Could you please transcribe the data exactly, without the pictures?

++++ EXTRACTED INFORMATION ++++

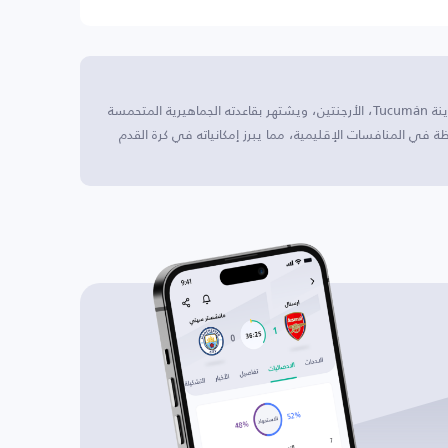
أتليتيكو سان مارتين (توكومان) II يقع هذا النادي في مدينة Tucumán، الأرجنتين، ويشتهر بقاعدته الجماهيرية المتحمسة
ة في المنافسات الإقليمية، مما يبرز إمكانياته في كرة القدم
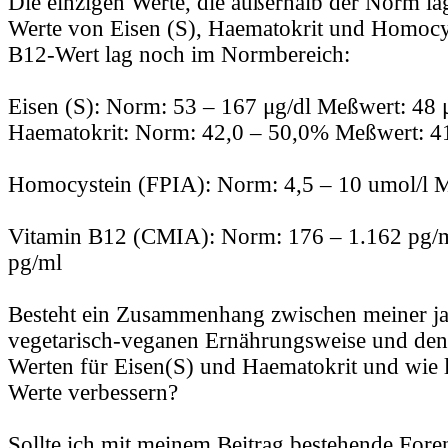
Die einzigen Werte, die außerhalb der Norm la
Werte von Eisen (S), Haematokrit und Homocys
B12-Wert lag noch im Normbereich:
Eisen (S): Norm: 53 – 167 μg/dl Meßwert: 48 
Haematokrit: Norm: 42,0 – 50,0% Meßwert: 
Homocystein (FPIA): Norm: 4,5 – 10 umol/l M
Vitamin B12 (CMIA): Norm: 176 – 1.162 pg/
pg/ml
Besteht ein Zusammenhang zwischen meiner ja
vegetarisch-veganen Ernährungsweise und den
Werten für Eisen(S) und Haematokrit und wie l
Werte verbessern?
Sollte ich mit meinem Beitrag bestehende Foren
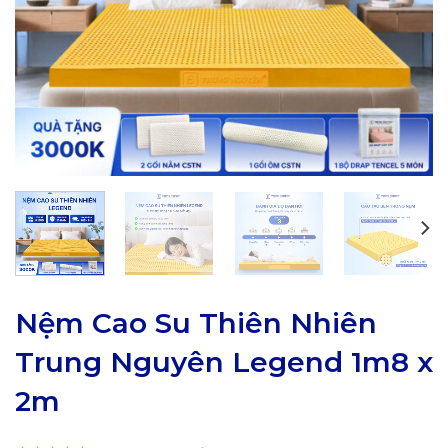
Nệm Cao Su Thiên Nhiên
Trung Nguyên Legend 1m8 x
2m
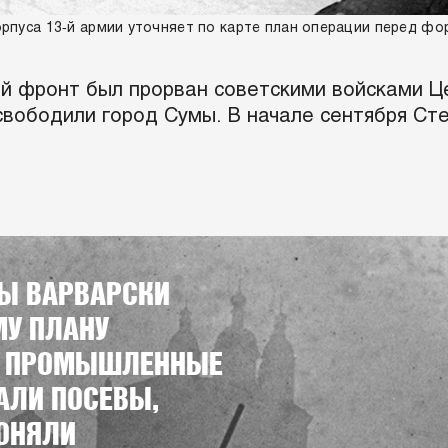
орпуса 13‑й армии уточняет по карте план операции перед фо
кий фронт был прорван советскими войсками 
вободили город Сумы. В начале сентября Ст
Ы ВАРВАРСКИ
МУ ПЛАНУ
А, ПРОМЫШЛЕННЫЕ
АЛИ ПОСЕВЫ,
ГОНЯЛИ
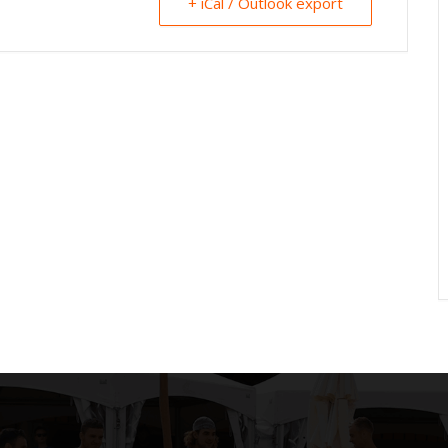
+ iCal / Outlook export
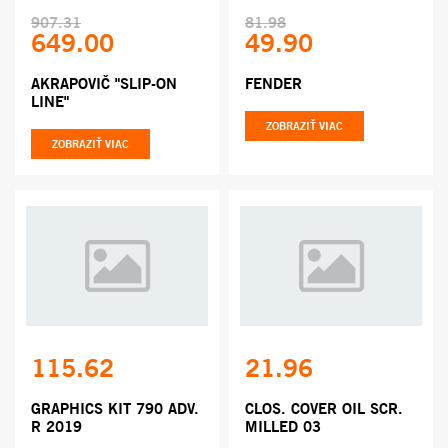
907.31
81.98
649.00
49.90
AKRAPOVIČ "SLIP-ON
FENDER
LINE"
ZOBRAZIŤ VIAC
ZOBRAZIŤ VIAC
115.62
21.96
GRAPHICS KIT 790 ADV.
CLOS. COVER OIL SCR.
R 2019
MILLED 03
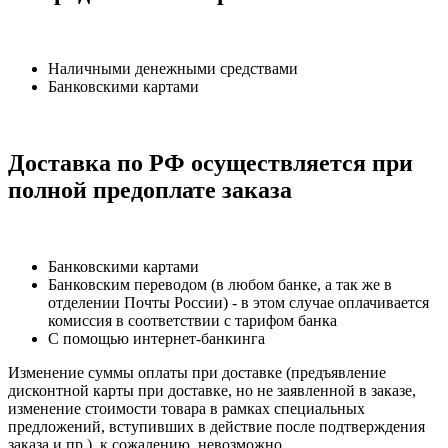
Наличными денежными средствами
Банковскими картами
Доставка по РФ осуществляется при
полной предоплате заказа
Банковскими картами
Банковским переводом (в любом банке, а так же в
отделении Почты России) - в этом случае оплачивается
комиссия в соответствии с тарифом банка
С помощью интернет-банкинга
Изменение суммы оплаты при доставке (предъявление
дисконтной карты при доставке, но не заявленной в заказе,
изменение стоимости товара в рамках специальных
предложений, вступивших в действие после подтверждения
заказа и пр.), к сожалению, невозможно.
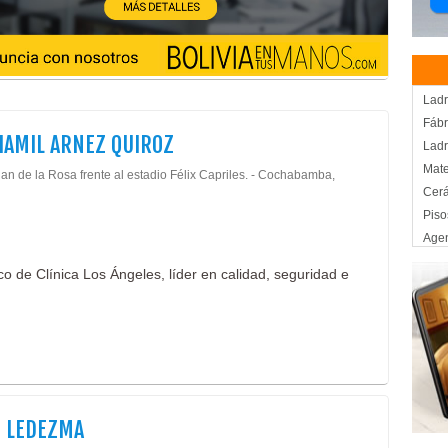
Ladr
Fábr
HAMIL ARNEZ QUIROZ
Ladr
Mate
an de la Rosa frente al estadio Félix Capriles. - Cochabamba,
Cer
Piso
Agen
Alm
co de Clínica Los Ángeles, líder en calidad, seguridad e
Logí
Marí
Serv
Serv
Tran
Tran
Tran
N LEDEZMA
Tran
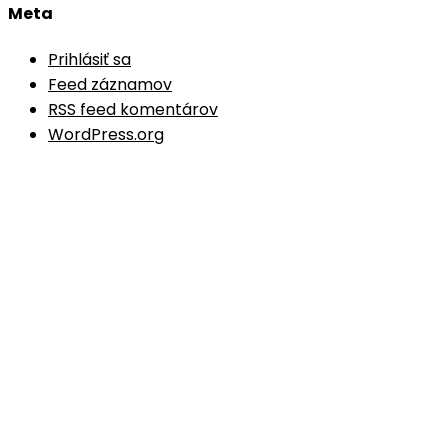
Meta
Prihlásiť sa
Feed záznamov
RSS feed komentárov
WordPress.org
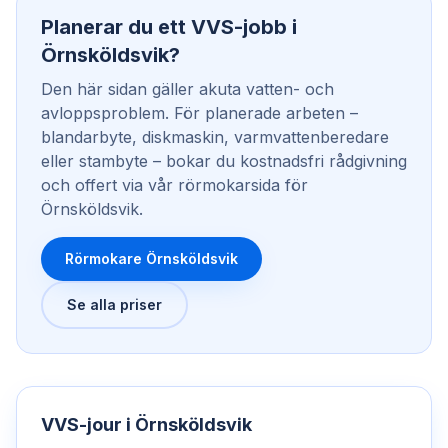
Planerar du ett VVS-jobb i
Örnsköldsvik?
Den här sidan gäller akuta vatten- och
avloppsproblem. För planerade arbeten –
blandarbyte, diskmaskin, varmvattenberedare
eller stambyte – bokar du kostnadsfri rådgivning
och offert via vår rörmokarsida för
Örnsköldsvik.
Rörmokare Örnsköldsvik
Se alla priser
VVS-jour
i
Örnsköldsvik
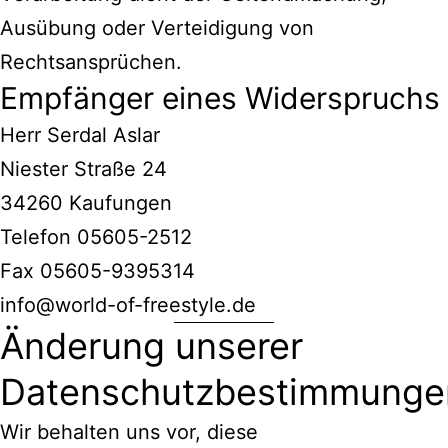
Ausübung oder Verteidigung von
Rechtsansprüchen.
Empfänger eines Widerspruchs
Herr Serdal Aslar
Niester Straße 24
34260 Kaufungen
Telefon 05605-2512
Fax 05605-9395314
info@world-of-freestyle.de
Änderung unserer
Datenschutzbestimmunge
Wir behalten uns vor, diese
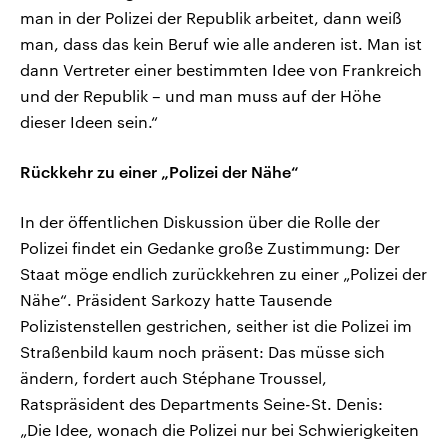
man in der Polizei der Republik arbeitet, dann weiß
man, dass das kein Beruf wie alle anderen ist. Man ist
dann Vertreter einer bestimmten Idee von Frankreich
und der Republik – und man muss auf der Höhe
dieser Ideen sein.“
Rückkehr zu einer „Polizei der Nähe“
In der öffentlichen Diskussion über die Rolle der
Polizei findet ein Gedanke große Zustimmung: Der
Staat möge endlich zurückkehren zu einer „Polizei der
Nähe“. Präsident Sarkozy hatte Tausende
Polizistenstellen gestrichen, seither ist die Polizei im
Straßenbild kaum noch präsent: Das müsse sich
ändern, fordert auch Stéphane Troussel,
Ratspräsident des Departments Seine-St. Denis:
„Die Idee, wonach die Polizei nur bei Schwierigkeiten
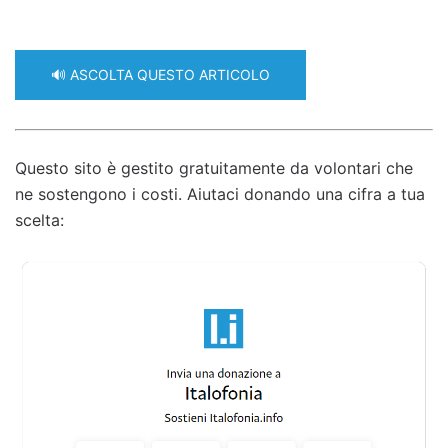
🔊 ASCOLTA QUESTO ARTICOLO
Questo sito è gestito gratuitamente da volontari che
ne sostengono i costi. Aiutaci donando una cifra a tua
scelta:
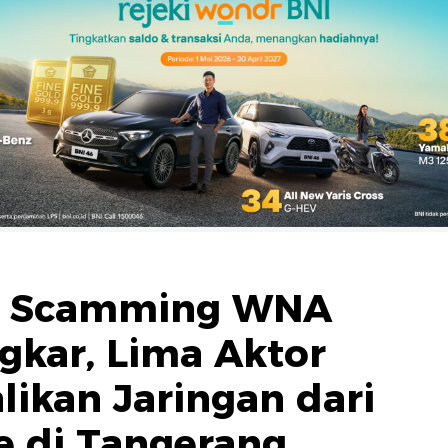
ve Scamming WNA
gkar, Lima Aktor
ikan Jaringan dari
e di Tangerang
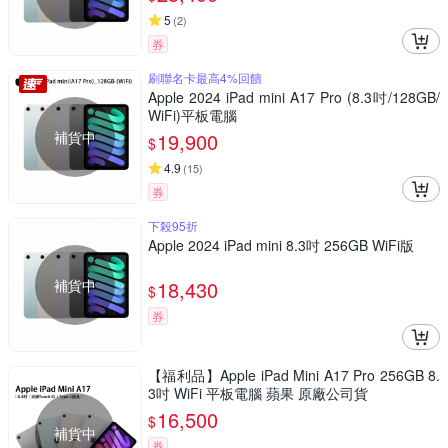
5
(
2
)
券
刷聯名卡最高4%回饋
Apple 2024 iPad mini A17 Pro (8.3吋/128GB/
WiFi)平板電腦
補貨中
19,900
$
4.9
(
15
)
券
下殺95折
Apple 2024 iPad mini 8.3吋 256GB WiFi版
補貨中
18,430
$
券
【福利品】Apple iPad Mini A17 Pro 256GB 8.
3吋 WiFi 平板電腦 蘋果 原廠公司貨
16,500
$
補貨中
券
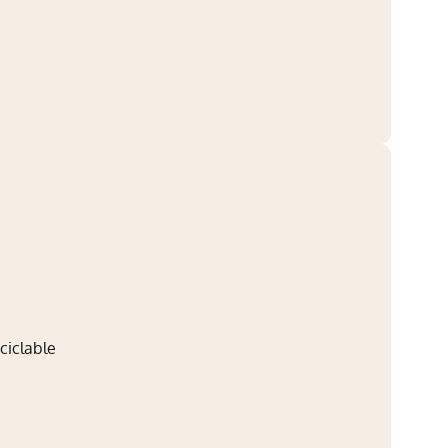
ciclable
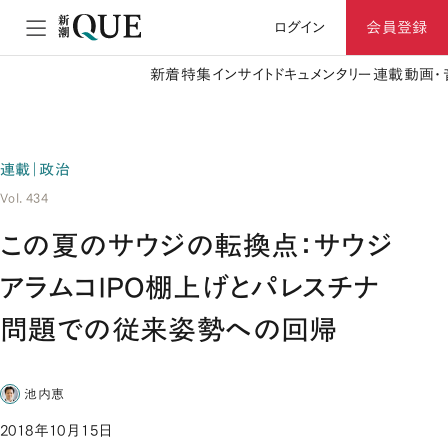
ログイン
会員登録
新着
特集
インサイト
ドキュメンタリー
連載
動画・
連載｜政治
Vol. 434
この夏のサウジの転換点：サウジ
アラムコIPO棚上げとパレスチナ
問題での従来姿勢への回帰
池内恵
2018年10月15日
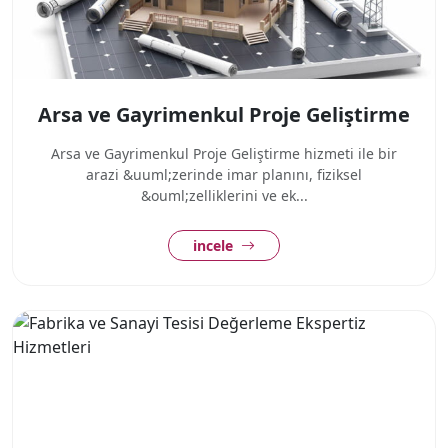
Arsa ve Gayrimenkul Proje Geliştirme
Arsa ve Gayrimenkul Proje Geliştirme hizmeti ile bir
arazi &uuml;zerinde imar planını, fiziksel
&ouml;zelliklerini ve ek...
incele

++++

WRITTEN SOLUTION –
أتليتيكو سان مارتين (توكومان) II يقع هذا النادي في مدينة Tucumán، الأرجنتين، ويشتهر بقاعدته الجماهيرية المتحمسة
ة في المنافسات الإقليمية، مما يبرز إمكانياته في كرة القدم
Die einzigen Werte, die außerhalb der Norm la
Werte von Eisen (S), Haematokrit und Homocys
B12-Wert lag noch im Normbereich:
Eisen (S): Norm: 53 – 167 μg/dl Meßwert: 48 
Haematokrit: Norm: 42,0 – 50,0% Meßwert: 
Homocystein (FPIA): Norm: 4,5 – 10 umol/l M
Vitamin B12 (CMIA): Norm: 176 – 1.162 pg/
pg/ml
Besteht ein Zusammenhang zwischen meiner ja
vegetarisch-veganen Ernährungsweise und den
Werten für Eisen(S) und Haematokrit und wie l
Werte verbessern?
Sollte ich mit meinem Beitrag bestehende Foren
Nệm Cao Su Thiên Nhiên
Trung Nguyên Legend 1m8 x
2m
орпуса 13‑й армии уточняет по карте план операции перед фо
кий фронт был прорван советскими войсками 
вободили город Сумы. В начале сентября Ст
Ы ВАРВАРСКИ
МУ ПЛАНУ
А, ПРОМЫШЛЕННЫЕ
АЛИ ПОСЕВЫ,
ГОНЯЛИ
+ iCal / Outlook export
907.31
81.98
649.00
49.90
AKRAPOVIČ "SLIP-ON
FENDER
LINE"
ZOBRAZIŤ VIAC
ZOBRAZIŤ VIAC
115.62
21.96
GRAPHICS KIT 790 ADV.
CLOS. COVER OIL SCR.
R 2019
MILLED 03
Наличными денежными средствами
Банковскими картами
Доставка по РФ осуществляется при
полной предоплате заказа
Банковскими картами
Банковским переводом (в любом банке, а так же в
отделении Почты России) - в этом случае оплачивается
комиссия в соответствии с тарифом банка
С помощью интернет-банкинга
Изменение суммы оплаты при доставке (предъявление
дисконтной карты при доставке, но не заявленной в заказе,
изменение стоимости товара в рамках специальных
предложений, вступивших в действие после подтверждения
заказа и пр.), к сожалению, невозможно.
Ladr
Fábr
HAMIL ARNEZ QUIROZ
Ladr
Mate
an de la Rosa frente al estadio Félix Capriles. - Cochabamba,
Cer
Piso
Agen
Alm
co de Clínica Los Ángeles, líder en calidad, seguridad e
Logí
Marí
Serv
Serv
Tran
Tran
Tran
N LEDEZMA
Tran
Meta
Prihlásiť sa
Feed záznamov
RSS feed komentárov
WordPress.org
Planerar du ett VVS-jobb i
Örnsköldsvik?
Den här sidan gäller akuta vatten- och
avloppsproblem. För planerade arbeten –
blandarbyte, diskmaskin, varmvattenberedare
eller stambyte – bokar du kostnadsfri rådgivning
och offert via vår rörmokarsida för
Örnsköldsvik.
Rörmokare Örnsköldsvik
Se alla priser
VVS-jour
i
Örnsköldsvik
Ausübung oder Verteidigung von
Rechtsansprüchen.
Empfänger eines Widerspruchs
Herr Serdal Aslar
Niester Straße 24
34260 Kaufungen
Telefon 05605-2512
Fax 05605-9395314
info@world-of-freestyle.de
Änderung unserer
Datenschutzbestimmunge
Wir behalten uns vor, diese
man in der Polizei der Republik arbeitet, dann weiß
man, dass das kein Beruf wie alle anderen ist. Man ist
dann Vertreter einer bestimmten Idee von Frankreich
und der Republik – und man muss auf der Höhe
dieser Ideen sein.“
Rückkehr zu einer „Polizei der Nähe“
In der öffentlichen Diskussion über die Rolle der
Polizei findet ein Gedanke große Zustimmung: Der
Staat möge endlich zurückkehren zu einer „Polizei der
Nähe“. Präsident Sarkozy hatte Tausende
Polizistenstellen gestrichen, seither ist die Polizei im
Straßenbild kaum noch präsent: Das müsse sich
ändern, fordert auch Stéphane Troussel,
Ratspräsident des Departments Seine-St. Denis:
„Die Idee, wonach die Polizei nur bei Schwierigkeiten
🔊 ASCOLTA QUESTO ARTICOLO
Questo sito è gestito gratuitamente da volontari che
ne sostengono i costi. Aiutaci donando una cifra a tua
scelta:
ve Scamming WNA
gkar, Lima Aktor
ikan Jaringan dari
e di Tangerang
5
(
2
)
券
刷聯名卡最高4%回饋
Apple 2024 iPad mini A17 Pro (8.3吋/128GB/
WiFi)平板電腦
補貨中
19,900
$
4.9
(
15
)
券
下殺95折
Apple 2024 iPad mini 8.3吋 256GB WiFi版
補貨中
18,430
$
券
【福利品】Apple iPad Mini A17 Pro 256GB 8.
3吋 WiFi 平板電腦 蘋果 原廠公司貨
16,500
$
補貨中
券
ciclable
ログイン
会員登録
新着
特集
インサイト
ドキュメンタリー
連載
動画・
連載｜政治
Vol. 434
この夏のサウジの転換点：サウジ
アラムコIPO棚上げとパレスチナ
問題での従来姿勢への回帰
池内恵
2018年10月15日
Arsa ve Gayrimenkul Proje Geliştirme
Arsa ve Gayrimenkul Proje Geliştirme hizmeti ile bir
arazi &uuml;zerinde imar planını, fiziksel
&ouml;zelliklerini ve ek...
incele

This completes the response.